> **EXTRACTO DEL TEXTO**

Jenaro Gajardo Vera no poseía ninguna cualidad para que su nombre fuese recordado después de su muerte. Era un chileno común, un abogado cualquiera, que de vez en cuando escribía versos de segunda, pintaba cuadros de tercera y miraba, como todos, al cielo con la boca abierta. No obstante, el 25 de septiembre de 1954 compuso un poema sin tinta que iba a convertirse, casi de inmediato, en una de las obras más importantes del siglo XX y, quizá, de la historia de la literatura universal: ese día, digo, se presentó ante el notario de su ciudad adoptiva (Talca) y, lo mismo que alguien que pide doscientos gramos de mortadela en el supermercado, declaró que era el dueño de la Luna. Le costó 42 pesos.
Solo para que conste: los jueces de la Academia Sueca jamás le concedieron el Premio Nobel. Al menos le quedó el consuelo de haber conocido a Pablo Neruda y de figurar entre los amigos de Salvador Allende.
El caso es que en 1954 la biografía de Jenaro no mostraba signos de que en el futuro fuese a recibir un mensaje del presidente de los Estados Unidos o a convertirse en un personaje de la cultura popular chilena, en casi un santo. Por esa época se ganaba la vida en juicios de pobres que le reportaban más trabajo que dinero. Un día intentó ingresar en el Club Social de Talca, pero le explicaron que para formar parte de él era necesario tener alguna propiedad. Fue entonces cuando el paupérrimo poeta, ese picapleitos sin un duro, ideó su obra maestra y conquistó, sin disparos ni naves espaciales, con los simples poderes de la voz y la palabra, los derechos sobre la Luna y un puesto en la historia.

> **EXTRACTOS DEL LISTADO**
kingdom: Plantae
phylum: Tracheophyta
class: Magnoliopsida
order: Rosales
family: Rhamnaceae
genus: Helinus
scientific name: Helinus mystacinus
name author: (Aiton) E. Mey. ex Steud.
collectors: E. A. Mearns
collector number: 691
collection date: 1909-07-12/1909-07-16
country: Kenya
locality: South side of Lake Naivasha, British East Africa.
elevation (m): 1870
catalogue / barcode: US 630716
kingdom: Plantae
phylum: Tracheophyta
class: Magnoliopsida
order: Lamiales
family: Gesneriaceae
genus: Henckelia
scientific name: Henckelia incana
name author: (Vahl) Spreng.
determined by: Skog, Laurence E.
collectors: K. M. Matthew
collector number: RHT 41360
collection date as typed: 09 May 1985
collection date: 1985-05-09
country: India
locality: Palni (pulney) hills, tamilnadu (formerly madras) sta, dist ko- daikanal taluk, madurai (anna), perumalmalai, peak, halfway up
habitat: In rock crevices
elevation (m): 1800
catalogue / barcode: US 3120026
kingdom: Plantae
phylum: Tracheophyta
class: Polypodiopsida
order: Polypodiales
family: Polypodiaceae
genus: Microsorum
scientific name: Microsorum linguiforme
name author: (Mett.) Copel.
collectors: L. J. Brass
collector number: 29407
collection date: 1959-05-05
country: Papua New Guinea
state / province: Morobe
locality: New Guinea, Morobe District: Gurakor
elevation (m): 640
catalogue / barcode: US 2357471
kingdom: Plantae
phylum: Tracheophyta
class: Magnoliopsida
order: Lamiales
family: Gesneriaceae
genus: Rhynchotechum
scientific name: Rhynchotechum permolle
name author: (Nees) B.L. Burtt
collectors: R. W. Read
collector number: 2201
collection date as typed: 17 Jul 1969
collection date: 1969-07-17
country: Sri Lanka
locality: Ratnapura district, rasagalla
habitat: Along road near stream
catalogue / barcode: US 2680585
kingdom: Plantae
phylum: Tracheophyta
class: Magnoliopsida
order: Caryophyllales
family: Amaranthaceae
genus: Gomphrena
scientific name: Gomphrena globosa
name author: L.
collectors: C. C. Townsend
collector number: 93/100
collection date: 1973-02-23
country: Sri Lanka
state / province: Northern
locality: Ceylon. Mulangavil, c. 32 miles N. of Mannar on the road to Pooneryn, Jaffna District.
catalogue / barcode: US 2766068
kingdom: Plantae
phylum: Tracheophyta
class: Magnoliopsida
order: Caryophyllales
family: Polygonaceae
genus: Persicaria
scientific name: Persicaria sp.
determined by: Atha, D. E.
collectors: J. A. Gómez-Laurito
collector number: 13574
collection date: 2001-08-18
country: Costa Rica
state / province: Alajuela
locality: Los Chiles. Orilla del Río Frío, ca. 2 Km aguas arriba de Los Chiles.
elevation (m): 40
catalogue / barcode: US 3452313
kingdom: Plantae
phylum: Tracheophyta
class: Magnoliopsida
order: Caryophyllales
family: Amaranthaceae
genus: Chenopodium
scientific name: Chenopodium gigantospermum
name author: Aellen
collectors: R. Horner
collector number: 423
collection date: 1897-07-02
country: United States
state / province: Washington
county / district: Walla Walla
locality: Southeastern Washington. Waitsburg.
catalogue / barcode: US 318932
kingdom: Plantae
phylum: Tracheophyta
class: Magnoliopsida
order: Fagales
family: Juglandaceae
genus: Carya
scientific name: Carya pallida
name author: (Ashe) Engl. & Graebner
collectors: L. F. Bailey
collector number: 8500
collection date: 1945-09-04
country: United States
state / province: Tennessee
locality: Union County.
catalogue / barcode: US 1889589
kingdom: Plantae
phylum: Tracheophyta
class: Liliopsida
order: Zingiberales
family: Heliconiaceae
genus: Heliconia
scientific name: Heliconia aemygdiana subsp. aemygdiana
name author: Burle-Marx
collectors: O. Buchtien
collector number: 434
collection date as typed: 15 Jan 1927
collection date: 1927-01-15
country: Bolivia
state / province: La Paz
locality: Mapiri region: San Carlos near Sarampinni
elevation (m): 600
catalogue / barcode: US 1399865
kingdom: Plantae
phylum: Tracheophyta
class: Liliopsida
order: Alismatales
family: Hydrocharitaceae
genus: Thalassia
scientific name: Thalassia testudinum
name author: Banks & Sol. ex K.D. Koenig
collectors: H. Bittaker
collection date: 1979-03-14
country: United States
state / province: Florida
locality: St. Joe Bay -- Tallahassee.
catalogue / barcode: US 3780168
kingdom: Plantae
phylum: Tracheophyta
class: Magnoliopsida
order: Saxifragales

> **EJERCICIO**
Copia el pasaje del texto sobre Jenaro Gajardo Vera que va desde "Solo para que" hasta "de Salvador Allende.", y cambia "Pablo Neruda" por "Gabriela Mistral".

> **RESPUESTA**
Solo para que conste: los jueces de la Academia Sueca jamás le concedieron el Premio Nobel. Al menos le quedó el consuelo de haber conocido a Gabriela Mistral y de figurar entre los amigos de Salvador Allende.